Google Glass is the most high-profile wearable being tested for numerous healthcare applications—for example, surgeons are using it to facilitate and record operations, office physicians are reducing interruptions in patient engagement by retrieving and sending information to electronic medical records through the device, and emergency-medicine physicians are getting specialist consults by transmitting video or images taken by Glass.10 Beyond Google, Intel acquired BASIS Science, MC10 raised a $41.9 million investment, and Proteus raised $183.4 million to develop its line of sensor-based products. Services or applications that facilitate consumer communication with doctors such as Doctor on Demand and HealthTap+ also secured financing.

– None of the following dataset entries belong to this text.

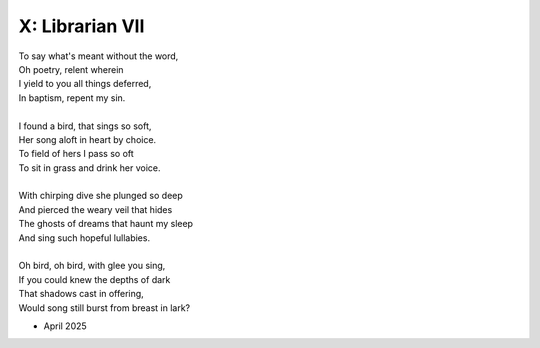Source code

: X: Librarian VII
----------------

| To say what's meant without the word,
| Oh poetry, relent wherein
| I yield to you all things deferred,
| In baptism, repent my sin.
|
| I found a bird, that sings so soft,
| Her song aloft in heart by choice. 
| To field of hers I pass so oft
| To sit in grass and drink her voice.
|
| With chirping dive she plunged so deep
| And pierced the weary veil that hides 
| The ghosts of dreams that haunt my sleep
| And sing such hopeful lullabies. 
|
| Oh bird, oh bird, with glee you sing,
| If you could knew the depths of dark 
| That shadows cast in offering, 
| Would song still burst from breast in lark?

- April 2025
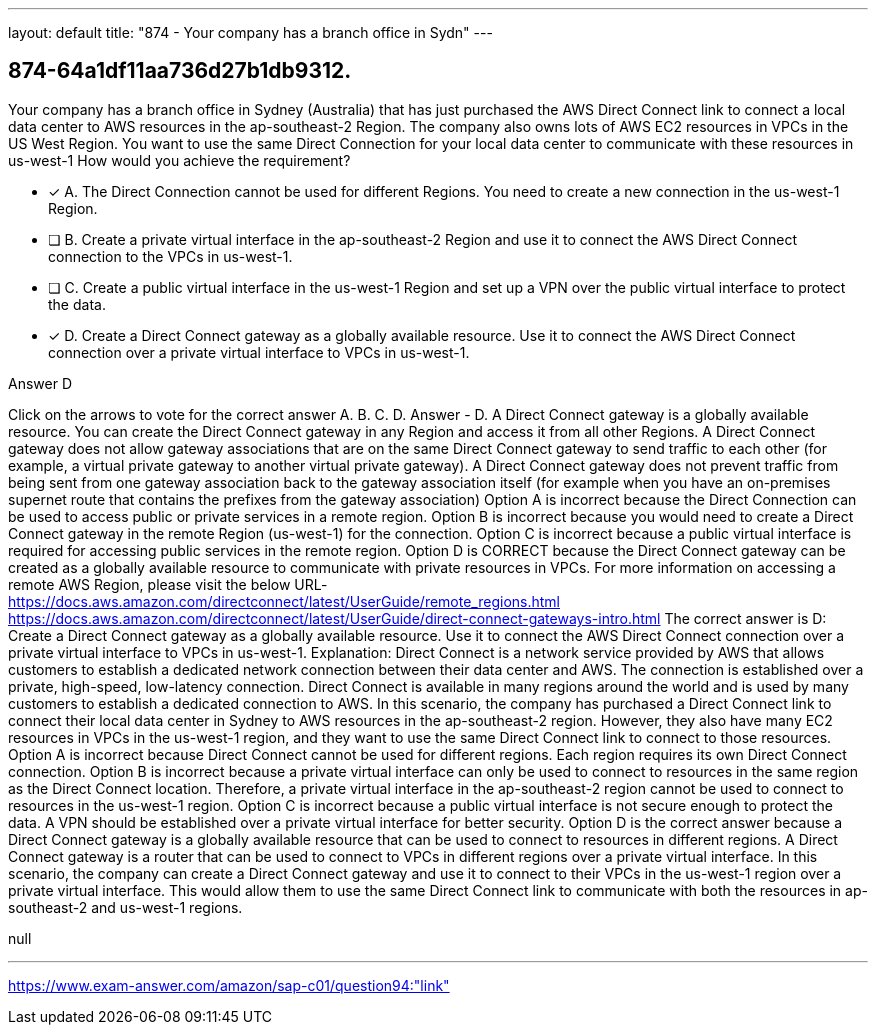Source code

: ---
layout: default 
title: "874 - Your company has a branch office in Sydn"
---


[.question]
== 874-64a1df11aa736d27b1db9312.


****

[.query]
--
Your company has a branch office in Sydney (Australia) that has just purchased the AWS Direct Connect link to connect a local data center to AWS resources in the ap-southeast-2 Region.
The company also owns lots of AWS EC2 resources in VPCs in the US West Region.
You want to use the same Direct Connection for your local data center to communicate with these resources in us-west-1
How would you achieve the requirement?


--

[.list]
--
* [*] A. The Direct Connection cannot be used for different Regions. You need to create a new connection in the us-west-1 Region.
* [ ] B. Create a private virtual interface in the ap-southeast-2 Region and use it to connect the AWS Direct Connect connection to the VPCs in us-west-1.
* [ ] C. Create a public virtual interface in the us-west-1 Region and set up a VPN over the public virtual interface to protect the data.
* [*] D. Create a Direct Connect gateway as a globally available resource. Use it to connect the AWS Direct Connect connection over a private virtual interface to VPCs in us-west-1.

--
****

[.answer]
Answer  D

[.explanation]
--
Click on the arrows to vote for the correct answer
A.
B.
C.
D.
Answer - D.
A Direct Connect gateway is a globally available resource.
You can create the Direct Connect gateway in any Region and access it from all other Regions.
A Direct Connect gateway does not allow gateway associations that are on the same Direct Connect gateway to send traffic to each other (for example, a virtual private gateway to another virtual private gateway).
A Direct Connect gateway does not prevent traffic from being sent from one gateway association back to the gateway association itself (for example when you have an on-premises supernet route that contains the prefixes from the gateway association)
Option A is incorrect because the Direct Connection can be used to access public or private services in a remote region.
Option B is incorrect because you would need to create a Direct Connect gateway in the remote Region (us-west-1) for the connection.
Option C is incorrect because a public virtual interface is required for accessing public services in the remote region.
Option D is CORRECT because the Direct Connect gateway can be created as a globally available resource to communicate with private resources in VPCs.
For more information on accessing a remote AWS Region, please visit the below URL-
https://docs.aws.amazon.com/directconnect/latest/UserGuide/remote_regions.html https://docs.aws.amazon.com/directconnect/latest/UserGuide/direct-connect-gateways-intro.html
The correct answer is D: Create a Direct Connect gateway as a globally available resource. Use it to connect the AWS Direct Connect connection over a private virtual interface to VPCs in us-west-1.
Explanation: Direct Connect is a network service provided by AWS that allows customers to establish a dedicated network connection between their data center and AWS. The connection is established over a private, high-speed, low-latency connection. Direct Connect is available in many regions around the world and is used by many customers to establish a dedicated connection to AWS.
In this scenario, the company has purchased a Direct Connect link to connect their local data center in Sydney to AWS resources in the ap-southeast-2 region. However, they also have many EC2 resources in VPCs in the us-west-1 region, and they want to use the same Direct Connect link to connect to those resources.
Option A is incorrect because Direct Connect cannot be used for different regions. Each region requires its own Direct Connect connection.
Option B is incorrect because a private virtual interface can only be used to connect to resources in the same region as the Direct Connect location. Therefore, a private virtual interface in the ap-southeast-2 region cannot be used to connect to resources in the us-west-1 region.
Option C is incorrect because a public virtual interface is not secure enough to protect the data. A VPN should be established over a private virtual interface for better security.
Option D is the correct answer because a Direct Connect gateway is a globally available resource that can be used to connect to resources in different regions. A Direct Connect gateway is a router that can be used to connect to VPCs in different regions over a private virtual interface. In this scenario, the company can create a Direct Connect gateway and use it to connect to their VPCs in the us-west-1 region over a private virtual interface. This would allow them to use the same Direct Connect link to communicate with both the resources in ap-southeast-2 and us-west-1 regions.
--

[.ka]
null

'''



https://www.exam-answer.com/amazon/sap-c01/question94:"link"


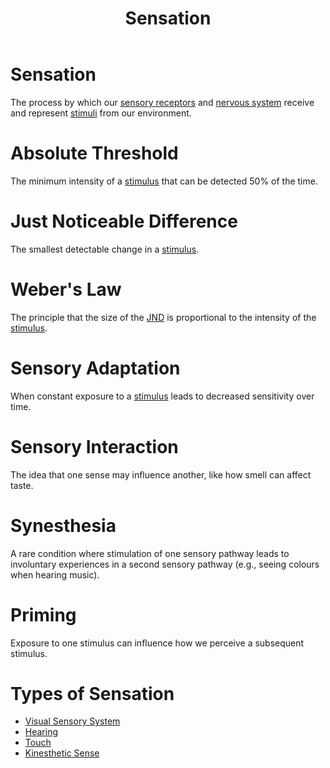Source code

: :PROPERTIES:
:ID:       068d94e5-f02d-4ba0-8f62-ef19a44bbf8c
:ANKI_DECK: Main
:ROAM_ALIASES: JND
:END:
#+title: Sensation
#+filetags: :Psychology:

* Sensation
:PROPERTIES:
:ANKI_NOTE_TYPE: Basic (and reversed card)
:ANKI_NOTE_ID: 1731046279399
:END:
The process by which our [[id:73ce06d8-eb79-4fc3-9d04-32deb178aef4][sensory receptors]] and [[id:26da0587-9cc4-4d3f-97ab-ed10c2cd30c9][nervous system]] receive and represent [[id:338c81a4-7ebf-47c8-9f38-3438fac634b5][stimuli]] from our environment.
* Absolute Threshold
:PROPERTIES:
:ANKI_NOTE_TYPE: Basic (and reversed card)
:ANKI_NOTE_ID: 1731044394179
:ID:       4fdb35db-14e9-482d-ab28-2782f3ea8e47
:END:
The minimum intensity of a [[id:338c81a4-7ebf-47c8-9f38-3438fac634b5][stimulus]] that can be detected 50% of the time.
* Just Noticeable Difference
:PROPERTIES:
:ANKI_NOTE_TYPE: Basic (and reversed card)
:ANKI_NOTE_ID: 1731045128653
:ID:       fac18acd-5cc4-4aa8-8b62-5be5ba496888
:END:
The smallest detectable change in a [[id:338c81a4-7ebf-47c8-9f38-3438fac634b5][stimulus]].
* Weber's Law
:PROPERTIES:
:ANKI_NOTE_TYPE: Basic (and reversed card)
:ANKI_NOTE_ID: 1731045128802
:ID:       882c8b69-3aee-4050-87d4-c35e784a4161
:END:
The principle that the size of the [[id:068d94e5-f02d-4ba0-8f62-ef19a44bbf8c][JND]] is proportional to the intensity of the [[id:338c81a4-7ebf-47c8-9f38-3438fac634b5][stimulus]].
* Sensory Adaptation
:PROPERTIES:
:ID:       21f33cdb-d619-475f-bdbc-e978443f56ed
:ANKI_NOTE_TYPE: Basic (and reversed card)
:ANKI_NOTE_ID: 1731045621959
:END:
When constant exposure to a [[id:338c81a4-7ebf-47c8-9f38-3438fac634b5][stimulus]] leads to decreased sensitivity over time.
* Sensory Interaction
:PROPERTIES:
:ID:       9d8d8180-97f5-44e4-9c4f-a3feacc0f93a
:ANKI_NOTE_TYPE: Basic (and reversed card)
:ANKI_NOTE_ID: 1731045622102
:END:
The idea that one sense may influence another, like how smell can affect taste.
* Synesthesia
:PROPERTIES:
:ID:       43651c1a-24ce-4b56-a008-91d897d7c007
:ANKI_NOTE_TYPE: Basic (and reversed card)
:ANKI_NOTE_ID: 1731045662402
:END:
A rare condition where stimulation of one sensory pathway leads to involuntary experiences in a second sensory pathway (e.g., seeing colours when hearing music).
* Priming
:PROPERTIES:
:ID:       f34eb1b1-c079-4aff-8b60-af0e5ea23544
:ANKI_NOTE_TYPE: Basic (and reversed card)
:ANKI_NOTE_ID: 1731074860675
:END:
Exposure to one stimulus can influence how we perceive a subsequent stimulus.

* Types of Sensation
- [[id:59639431-2ea7-4a22-85e1-04fe9041a89c][Visual Sensory System]]
- [[id:ba7edc80-55b9-49aa-9f3c-f6e2db8eccf1][Hearing]]
- [[id:444b1af1-d842-4103-a134-33e2e42b829d][Touch]]
- [[id:2899cb7f-51c6-4338-92fb-e2b31c80c3d1][Kinesthetic Sense]]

These new entrants to the healthcare sector have different ways of thinking about solving healthcare problems and using proven agile iterative techniques to bring products to market rapidly and in iterations as improvements are made. Pharmaceutical companies need to recognize the value and impact of these disrupters and learn from them.


Digitally enabled healthcare is here, and most pharmaceutical companies aren’t ready. Despite access to unprecedented data and technologies that can be used to drive better health outcomes by influencing customer behavior, few are truly exploring digital-engagement models. The opportunity to learn more about consumers and develop better, more targeted products and services far outweighs the threat digitization presents companies—for now. Unless incumbent pharmaceutical companies move quickly, innovative competitors may grab a greater share of benefits and stronger customer loyalty.

  • Many companies have begun using digital tools in parts of the business. Novartis, for example, is investing in early-stage digital health companies and beyond-the-pill technologies through its joint investment company with Qualcomm Ventures. It also has partnered with Walgreens to recruit participants in clinical trials from the pharmacy’s 100 million customer database. So far, however, pharma industry initiatives have mostly been scattered. To deliver significant gains along the entire complex, data-heavy value chain, companies have to better link data, analytics, workflow and connectivity, both internally and externally.
  • It‘s not only pharma customers that are changing. Digital tools and data are poised to transform the pharma industry. They enable a faster, cheaper and more effective approach to drug research and development, as well as production and commercialization. Real-world data has already begun to disrupt the traditional approach to medical reimbursement as payers demand evidence of efficacy beyond the lab. In the future, only companies that use real-world data to demonstrate superior outcomes for new drugs will generate attractive returns.